Books are like time capsules that take readers to whatever time and place the stories are set in. Even when there are exaggerations of life in each location, and fictional plots that revolve around wizards and dragons, readers get a glimpse into what life was like in New York City during the ’20s by reading The Great Gatsby; likewise, they can see the city through the eyes of the Beats in On the Road.

New York City has been the setting of countless books throughout time. Those books represent important culture, history, and values of our metropolis and those living within its vibrant walls. Here are five authors who crafted their novels around the culture and influence of New York City during their time.

5. Edith Wharton and The Age of Innocence

Photograph of Serbian Orthodox Cathedral of St. Sava by Richard Silver

Edith Wharton was in the news last week as an unknown 1901 play of hers, called Shadow of a Doubt, was discovered in a Texas archive. The writer is most known for her novels like The Age of Innocence and The Custom of the Country, but she wrote a number of undiscovered plays that were never performed.

Wharton lived a high society life in New York City despite her family’s modest wealth; her parents’ pooled money allowed them to live abroad for periods of time, and they raised their daughter in a gilded lifestyle during the late nineteenth century. Wharton didn’t begin her novel writing career until she was almost in her forties and scholars believe she immersed herself into the world of fiction as an escape from her tumultuous marriage with Teddy Wharton. The couple was married in the Serbian Orthodox Cathedral of St. Sava, which was almost completely destroyed in a fire in May of 2016.
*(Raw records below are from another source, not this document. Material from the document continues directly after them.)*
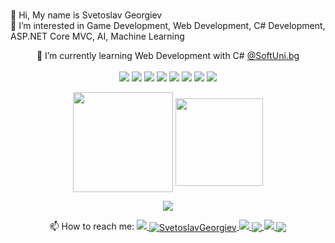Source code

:<br />👋 Hi, My name is Svetoslav Georgiev
<br /> 👀 I’m interested in Game Development, Web Development, C# Development, ASP.NET Core MVC, AI, Machine Leаrning

<p align="center">
🌱 I’m currently learning Web Development with C# <a href="https://softuni.bg">@SoftUni.bg</a>
<br>
<br><img src= "https://img.shields.io/badge/C%23-239120?style=for-the-badge&logo=c-sharp&logoColor=white&style=plastic"  />
<img src= "https://img.shields.io/badge/.NET-512BD4?style=for-the-badge&logo=dotnet&logoColor=white&style=plastic" />
<img src= "https://img.shields.io/badge/JavaScript-323330?style=for-the-badge&logo=javascript&logoColor=F7DF1E&style=plastic"  />
<img src= "https://img.shields.io/badge/Python-FFD43B?style=for-the-badge&logo=python&logoColor=blue&style=plastic" />
<img src= "https://img.shields.io/badge/HTML5-E34F26?style=for-the-badge&logo=html5&logoColor=white&style=plastic" />
<img src= "https://img.shields.io/badge/CSS3-1572B6?style=for-the-badge&logo=css3&logoColor=white&style=plastic" />
<img src= "https://img.shields.io/badge/Microsoft_SQL_Server-CC2927?style=for-the-badge&logo=microsoft-sql-server&logoColor=white&style=plastic" />
<img src= "https://img.shields.io/badge/MySQL-005C84?style=for-the-badge&logo=mysql&logoColor=white&style=plastic" />
</p>

<p align="center">
<img height="160em" src="https://github-readme-stats.vercel.app/api?username=SvetoslavGeorgiev&count_private=true&show_icons=true&theme=tokyonight&hide_border=true" align = "center"/>
<img height="140em" src="https://github-readme-stats.vercel.app/api/top-langs?username=SvetoslavGeorgiev&show_icons=true&locale=en&layout=compact&theme=tokyonight&hide_border=true&card_width=420" align = "center"/>
</p>
<!--
<p align="center">
<img src= "https://github-profile-trophy.vercel.app/?username=SvetoslavGeorgiev&theme=radical" />
</p>
-->
<p align="center">
<img src= "https://github-readme-streak-stats.herokuapp.com/?user=SvetoslavGeorgiev&theme=tokyonight&hide_border=true" />
</p>

<p align = "center">
📫 How to reach me: 
<a href="svetoslavgeorgiev86@gmail.com">
<img src= "https://img.shields.io/badge/Gmail-D14836?style=for-the-badge&logo=gmail&logoColor=white&style=plastic" />
<a/>
<a href="https://www.linkedin.com/in/svetoslav-georgiev-168932184/">
<img src= "https://img.shields.io/badge/LinkedIn-0077B5?style=for-the-badge&logo=linkedin&logoColor=white&style=plastic" alt="SvetoslavGeorgiev" align = "center" />
</a>
<a href="https://discordapp.com/users/SvetoslavGeorgiev#5691/">
<img src= "https://img.shields.io/badge/Discord-5865F2?style=for-the-badge&logo=discord&logoColor=white&style=plastic" />
</a>
<a href="https://twitter.com/S_Georgiev86">
<img src= "https://img.shields.io/badge/Twitter-1DA1F2?style=for-the-badge&logo=twitter&logoColor=white&style=plastic" align = "center" />
</a>
<a href="https://www.instagram.com/svetoslav535/">
<img src= "https://img.shields.io/badge/Instagram-E4405F?style=for-the-badge&logo=instagram&logoColor=white&style=plastic" />
</a>
<img src= "https://komarev.com/ghpvc/?username=SvetoslavGeorgiev&style=plastic&color=brightgreen" align = "center" />
</p>

<!--
STATS CARDS
// surce
https://github.com/anuraghazra/github-readme-stats#themes

// original cards
![Anurag's GitHub stats](https://github-readme-stats.vercel.app/api?username=SvetoslavGeorgiev&count_private=true&show_icons=true&theme=tokyonight&hide_border=true) [![Top Langs](https://github-readme-stats.vercel.app/api/top-langs/?username=SvetoslavGeorgiev&layout=compact&theme=tokyonight&hide_border=true&card_width=420)](https://github.com/anuraghazra/github-readme-stats)

// GitHub extra pins allow you to pin more than 6 repositories in your profile using a GitHub readme profile.

Yay! You are no longer limited to 6 pinned repositories.

[![Readme Card](https://github-readme-stats.vercel.app/api/pin/?username=SvetoslavGeorgiev&repo=DesktopCleaner-v1.0)](https://github.com/anuraghazra/github-readme-stats)

// Showing all languages you code with one above another

[![Top Langs](https://github-readme-stats.vercel.app/api/top-langs/?username=SvetoslavGeorgiev&langs_count=8)](https://github.com/anuraghazra/github-readme-stats)
-->

<!--

// badge for profile views-counter

https://github.com/antonkomarev/github-profile-views-counter
-->

<!--
Badges

// surce for all badge:
// https://github.com/alexandresanlim/Badges4-README.md-Profile#badges


// ORACLE
<img src= "https://img.shields.io/badge/Oracle-F80000?style=for-the-badge&logo=Oracle&logoColor=white" />

//MONGODB
<img src= "https://img.shields.io/badge/MongoDB-4EA94B?style=for-the-badge&logo=mongodb&logoColor=white" />
-->
<!--
**SvetoslavGeorgiev/SvetoslavGeorgiev** is a ✨ _special_ ✨ repository because its `README.md` (this file) appears on your GitHub profile.

Here are some ideas to get you started:

- 🔭 I’m currently working on ...
- 🌱 I’m currently learning ...
- 👯 I’m looking to collaborate on ...
- 🤔 I’m looking for help with ...
- 💬 Ask me about ...
- 📫 How to reach me: ...
- 😄 Pronouns: ...
- ⚡ Fun fact: ...
-->
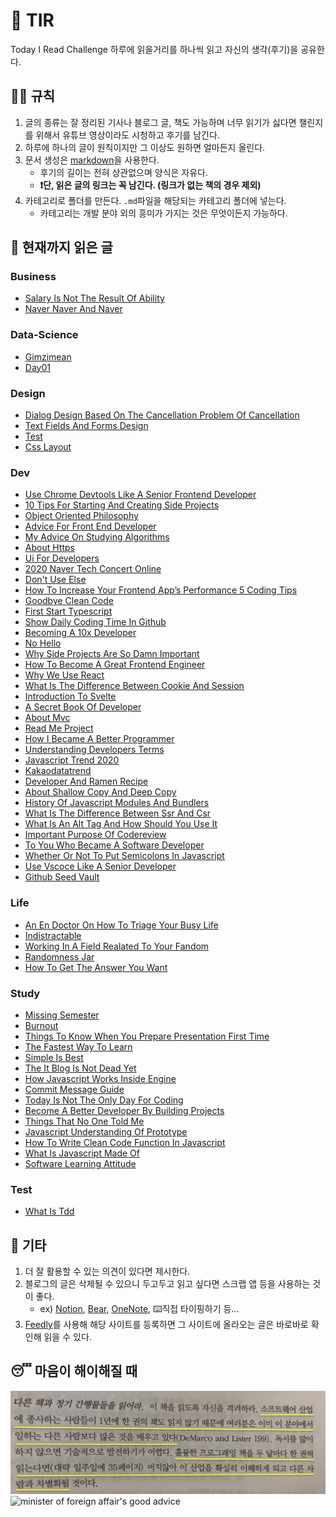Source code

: # 📖 TIR
Today I Read Challenge
하루에 읽을거리를 하나씩 읽고 자신의 생각(후기)을 공유한다.   

## 👩‍⚖️ 규칙  

1. 글의 종류는 잘 정리된 기사나 블로그 글, 책도 가능하며 너무 읽기가 싫다면 챌린지를 위해서 유튜브 영상이라도 시청하고 후기를 남긴다. 
2. 하루에 하나의 글이 원칙이지만 그 이상도 원하면 얼마든지 올린다. 
3. 문서 생성은 [markdown](https://gist.github.com/ihoneymon/652be052a0727ad59601)을 사용한다.   
    - 후기의 길이는 전혀 상관없으며 양식은 자유다.  
    - **❗단, 읽은 글의 링크는 꼭 남긴다. (링크가 없는 책의 경우 제외)** 
4. 카테고리로 폴더를 만든다. `.md`파일을 해당되는 카테고리 폴더에 넣는다.   
    - 카테고리는 개발 분야 외의 흥미가 가지는 것은 무엇이든지 가능하다.   

## 📰 현재까지 읽은 글  
### Business

- [Salary Is Not The Result Of Ability](Business/Salary-is-not-the-result-of-ability..md)
- [Naver Naver And Naver](Business/naver-naver-and-naver.md)

### Data-Science

- [Gimzimean](Data-Science/GIMZIMEAN.md)
- [Day01](Data-Science/Day01.md)

### Design

- [Dialog Design Based On The Cancellation Problem Of Cancellation](Design/dialog-design-based-on-the-cancellation-problem-of-cancellation.md)
- [Text Fields And Forms Design](Design/text-fields-and-forms-design.md)
- [Test](Design/test.md)
- [Css Layout](Design/css-layout.md)

### Dev

- [Use Chrome Devtools Like A Senior Frontend Developer](Dev/use-chrome-devTools-like-a-senior-frontend-developer.md)
- [10 Tips For Starting And Creating Side Projects](Dev/10-tips-for-starting-and-creating-side-projects.md)
- [Object Oriented Philosophy](Dev/object-oriented-philosophy.md)
- [Advice For Front End Developer](Dev/advice-for-front-end-developer.md)
- [My Advice On Studying Algorithms](Dev/my-advice-on-studying-algorithms.md)
- [About Https](Dev/about-https.md)
- [Ui For Developers](Dev/ui-for-developers.md)
- [2020 Naver Tech Concert Online](Dev/2020-naver-tech-concert-online.md)
- [Don't Use Else](Dev/don't-use-else.md)
- [How To Increase Your Frontend App’s Performance 5 Coding Tips](Dev/how-to-increase-your-frontend-app’s-performance-5-coding-tips.md)
- [Goodbye Clean Code](Dev/goodbye-clean-code.md)
- [First Start Typescript](Dev/first-start-typescript.md)
- [Show Daily Coding Time In Github](Dev/show-daily-coding-time-in-github.md)
- [Becoming A 10x Developer](Dev/becoming-a-10x-developer.md)
- [No Hello](Dev/no-hello.md)
- [Why Side Projects Are So Damn Important](Dev/why-side-projects-are-so-damn-important.md)
- [How To Become A Great Frontend Engineer](Dev/how-to-become-a-great-frontend-engineer.md)
- [Why We Use React](Dev/why-we-use-react.md)
- [What Is The Difference Between Cookie And Session](Dev/what-is-the-difference-between-cookie-and-session.md)
- [Introduction To Svelte](Dev/introduction-to-svelte.md)
- [A Secret Book Of Developer](Dev/a-secret-book-of-developer.md)
- [About Mvc](Dev/about-mvc.md)
- [Read Me Project](Dev/read-me-project.md)
- [How I Became A Better Programmer](Dev/how-i-became-a-better-programmer.md)
- [Understanding Developers Terms](Dev/understanding-developers-terms.md)
- [Javascript Trend 2020](Dev/javascript-trend-2020.md)
- [Kakaodatatrend](Dev/kakaodatatrend.md)
- [Developer And Ramen Recipe](Dev/developer-and-ramen-recipe.md)
- [About Shallow Copy And Deep Copy](Dev/about-shallow-copy-and-deep-copy.md)
- [History Of Javascript Modules And Bundlers](Dev/history-of-javascript-modules-and-bundlers.md)
- [What Is The Difference Between Ssr And Csr](Dev/what-is-the-difference-between-SSR-and-CSR.md)
- [What Is An Alt Tag And How Should You Use It](Dev/what-is-an-alt-tag-and-how-should-you-use-it.md)
- [Important Purpose Of Codereview](Dev/important-purpose-of-codereview.md)
- [To You Who Became A Software Developer](Dev/to-you-who-became-a-software-developer.md)
- [Whether Or Not To Put Semicolons In Javascript](Dev/whether-or-not-to-put-semicolons-in-javaScript.md)
- [Use Vscoce Like A Senior Developer](Dev/use-vscoce-like-a-senior-developer.md)
- [Github Seed Vault](Dev/github-seed-vault.md)

### Life

- [An En Doctor On How To Triage Your Busy Life](Life/an-en-doctor-on-how-to-triage-your-busy-life.md)
- [Indistractable](Life/indistractable.md)
- [Working In A Field Realated To Your Fandom](Life/working-in-a-field-realated-to-your-fandom.md)
- [Randomness Jar](Life/randomness-jar.md)
- [How To Get The Answer You Want](Life/how-to-get-the-answer-you-want.md)

### Study

- [Missing Semester](Study/missing-semester.md)
- [Burnout](Study/burnout.md)
- [Things To Know When You Prepare Presentation First Time](Study/things-to-know-when-you-prepare-presentation-first-time.md)
- [The Fastest Way To Learn](Study/the-fastest-way-to-learn.md)
- [Simple Is Best](Study/simple-is-best.md)
- [The It Blog Is Not Dead Yet](Study/the-IT-blog-is-not-dead-yet.md)
- [How Javascript Works Inside Engine](Study/how-javascript-works-inside-engine.md)
- [Commit Message Guide](Study/commit-message-guide.md)
- [Today Is Not The Only Day For Coding](Study/today-is-not-the-only-day-for-coding.md)
- [Become A Better Developer By Building Projects](Study/become-a-better-developer-by-building-projects.md)
- [Things That No One Told Me](Study/things-that-no-one-told-me.md)
- [Javascript Understanding Of Prototype](Study/javascript-understanding-of-prototype.md)
- [How To Write Clean Code Function In Javascript](Study/how-to-write-clean-code-function-in-javascript.md)
- [What Is Javascript Made Of](Study/what-is-javascript-made-of.md)
- [Software Learning Attitude](Study/software-learning-attitude.md)

### Test

- [What Is Tdd](Test/what-is-TDD.md)

## 💬 기타  
1. 더 잘 활용할 수 있는 의견이 있다면 제시한다.  
2. 블로그의 글은 삭제될 수 있으니 두고두고 읽고 싶다면 스크랩 앱 등을 사용하는 것이 좋다.  
    - ex) [Notion](https://www.notion.so/), [Bear](https://bear.app/), [OneNote](https://www.onenote.com/), ⌨️직접 타이핑하기 등...
3. [Feedly](https://feedly.com/)를 사용해 해당 사이트를 등록하면 그 사이트에 올라오는 글은 바로바로 확인해 읽을 수 있다.   


## 😴 마음이 해이해질 때 

![code-complete2](img/IMG_7770.jpg)
![minister of foreign affair's good advice](img/kang.png)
Despite being an iconic figure and a staple of New York City’s history, Edith Wharton often remarked about how she hated the city and her disdain for it is most noticeable in her novel, The House of Mirth. Her disinterest in the fake charade of high society is clear through her character Countess Olenska in The Age of Innocence. Olenska is the rebellious character who does as she pleases, defying nineteenth-century etiquette in direct contrast to the typical high society girl, May Welland, who is portrayed as unoriginal carbon cut of the other high-class girls.